More often than not, sales call steps are thought about in the wrong way.
But compare them to a map that you would use while driving.
When you’re going somewhere new, you almost always use maps to give you a plan and direction.
Then, each proceeding time, you might use your directions a little less.
Same thing here.
Many sales reps even go into calls blind, not even know how to structure the conversation.
If you don’t have the right plan going into a sales call, it’s going to be much harder to get to the next stage in a sales cycle.
So what sales call steps should you follow?
Our data team has analyzed nearly 2 million sales calls with AI and machine learning to find out exactly what works on sales calls.
We’ve formatted everything into 7 concise steps for you to follow.
Let’s get started.
Sales Call Step 1: Prepare like a Strategist
When you think of a rep that’s hungry to close deals, you probably picture the stereotypical seat-of-their-pants, adrenaline-pumped sales junkies.
This assumption is wrong.
The top sellers succeed because they stay calm, cool, collected.
And more importantly, they always come prepared.
Mega-successful reps are some of the most methodical and strategically minded people in business.
They’ve rehearsed their sales call process, and never show up just to “wing it.”

[Stored items]
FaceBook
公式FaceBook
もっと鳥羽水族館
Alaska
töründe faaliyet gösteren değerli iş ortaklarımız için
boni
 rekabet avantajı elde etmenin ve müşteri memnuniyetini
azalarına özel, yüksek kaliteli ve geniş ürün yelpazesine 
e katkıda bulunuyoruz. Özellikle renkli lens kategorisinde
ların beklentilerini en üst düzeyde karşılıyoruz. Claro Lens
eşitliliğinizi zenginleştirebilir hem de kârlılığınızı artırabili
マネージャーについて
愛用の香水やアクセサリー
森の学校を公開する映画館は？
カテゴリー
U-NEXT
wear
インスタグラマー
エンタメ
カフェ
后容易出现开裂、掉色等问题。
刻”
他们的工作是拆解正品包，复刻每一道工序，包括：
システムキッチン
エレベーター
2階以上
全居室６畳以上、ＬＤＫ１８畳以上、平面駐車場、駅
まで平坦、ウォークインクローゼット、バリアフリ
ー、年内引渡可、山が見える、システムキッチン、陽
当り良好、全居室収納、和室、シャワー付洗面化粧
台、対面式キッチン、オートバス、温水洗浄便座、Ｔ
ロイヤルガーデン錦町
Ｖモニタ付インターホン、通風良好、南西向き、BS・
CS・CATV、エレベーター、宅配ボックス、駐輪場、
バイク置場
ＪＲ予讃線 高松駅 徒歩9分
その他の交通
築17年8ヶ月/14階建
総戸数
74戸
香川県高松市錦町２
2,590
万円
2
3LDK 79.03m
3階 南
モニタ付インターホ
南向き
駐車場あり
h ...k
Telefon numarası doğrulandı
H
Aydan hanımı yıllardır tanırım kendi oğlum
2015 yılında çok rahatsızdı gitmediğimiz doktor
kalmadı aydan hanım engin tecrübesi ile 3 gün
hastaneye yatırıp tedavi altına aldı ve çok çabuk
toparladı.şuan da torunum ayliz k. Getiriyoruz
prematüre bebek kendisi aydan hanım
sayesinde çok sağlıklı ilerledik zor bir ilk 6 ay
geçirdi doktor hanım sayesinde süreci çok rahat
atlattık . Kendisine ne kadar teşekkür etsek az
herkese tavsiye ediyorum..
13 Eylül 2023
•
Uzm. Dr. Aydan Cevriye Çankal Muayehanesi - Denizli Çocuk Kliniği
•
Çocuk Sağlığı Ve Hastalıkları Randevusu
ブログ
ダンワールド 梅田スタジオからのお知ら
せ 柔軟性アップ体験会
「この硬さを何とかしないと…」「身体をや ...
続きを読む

== Work to complete ==
Reproduce the passage on sales call steps word for word, from "Our data team" to "always come prepared.".

== Solution below ==
Our data team has analyzed nearly 2 million sales calls with AI and machine learning to find out exactly what works on sales calls.
We’ve formatted everything into 7 concise steps for you to follow.
Let’s get started.
Sales Call Step 1: Prepare like a Strategist
When you think of a rep that’s hungry to close deals, you probably picture the stereotypical seat-of-their-pants, adrenaline-pumped sales junkies.
This assumption is wrong.
The top sellers succeed because they stay calm, cool, collected.
And more importantly, they always come prepared.